Contraint d’intégrer un contexte macroéconomique défavorable, le gouvernement français a revu à la baisse sa prévision de croissance pour 2020, tandis que les baisses d’impôts annoncées en réponse au mouvement des “gilets jaunes” vont grever la réduction de la dette.
Dévoilé par le ministère de l’Économie et des Finances en amont de la présentation du projet de budget pour 2020, le 25 septembre prochain, le scénario du gouvernement n’affiche plus qu’une prévision de croissance de 1,3%, contre 1,4% attendu jusqu’ici.
La France va ainsi être rattrapée par le ralentissement économique qui touche déjà l’économie mondiale et européenne, aggravé par les tensions commerciales, alors que la croissance devrait déjà se tasser cette année à 1,4%, contre 1,7% en 2018.
Toutefois, on défend à Bercy la résilience de l’économie française, qui resterait portée par des moteurs internes: consommation des ménages, investissements des entreprises, bonne tenue de l’industrie, et baisse du chômage.

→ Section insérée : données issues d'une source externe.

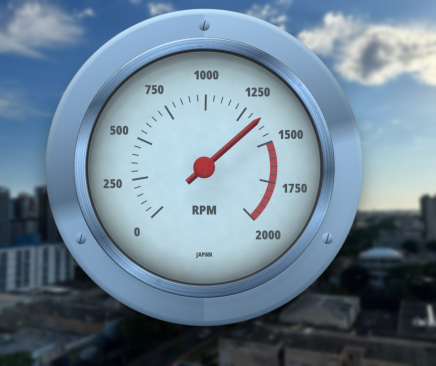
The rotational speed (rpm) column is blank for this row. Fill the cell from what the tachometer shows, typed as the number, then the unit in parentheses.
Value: 1350 (rpm)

Cette prévision prudente pour 2020 complique toutefois un peu plus une équation budgétaire déjà tendue, avec l’ensemble des mesures de pouvoir d’achat annoncées en réponse au mouvement des “gilets jaunes” et la difficulté à trouver suffisamment d’économies pour les financer.
– Économies: le compte n’y est pas –
Conséquence dans ce premier budget post-“gilets jaunes”: si le déficit public va bien baisser l’an prochain (de 3,1% du PIB en 2019 à 2,2%), une grande partie du recul s’explique par la transformation du crédit d’impôt pour la compétitivité et l’emploi (CICE) en baisse de charges qui avait plombé l’exercice budgétaire de l’an dernier. Hors cet effet exceptionnel, le déficit va en réalité stagner, alors que le gouvernement voulait le réduire à 2% dans les prévisions transmises au printemps à la Commission européenne.
L’écart par rapport à cette prévision s’explique aussi par la baisse d’impôt sur le revenu de 5 milliards d’euros annoncée par Emmanuel Macron à la suite du mouvement des “gilets jaunes” et la réindexation d’une partie des pensions de retraites sur l’inflation pour un coût de 1,5 milliard d’euros.
La dépense publique va d’ailleurs encore croître en 2020, et son niveau rapporté au PIB, actuellement le plus élevé de l’Union européenne, devrait lui peu baisser, passant de 53,8% en 2019 à 53,4% en 2020, alors que le gouvernement espère toujours une baisse de 3 points sur l’ensemble du quinquennat.
En face, le gouvernement n’a pu trouver les économies pour financer l’ensemble de ce surcroît de dépenses. Suppression de niches fiscales en faveur des entreprises, décalage de la baisse de l’impôt sur les sociétés, rabot sur certaines prestations sociales: le compte n’y est pas. Et cela même si la baisse des taux d’intérêt devrait permettre d’économiser 5 milliards d’euros sur les charges de la dette.
Le gouvernement prend donc du retard sur la réduction de la dette publique — 98,7% du PIB attendu en 2020 après un bond à 98,8% cette année –, pourtant un des objectifs majeurs du quinquennat avec la baisse des prélèvements obligatoires. Ces derniers devraient d’ailleurs légèrement remonter à 44% du PIB l’an prochain, après une baisse de 1,2 point à 43,8% cette année.
Une décision assumée à Bercy, où l’on affirme que le rythme de baisse de la dépense et de désendettement devait être ajusté pour tenir compte des demandes des Français. “Vous ne pouvez pas faire comme s’il n’y avait pas eu un mouvement social de très grande ampleur”, expliquait cet été Bruno Le Maire pour justifier l’augmentation des dépenses publiques.
Ces prévisions macroéconomiques seront examinées dans les prochains jours par le Haut conseil des finances publiques, qui doit rendre un avis sur le scénario retenu par le gouvernement pour établir son budget 2020.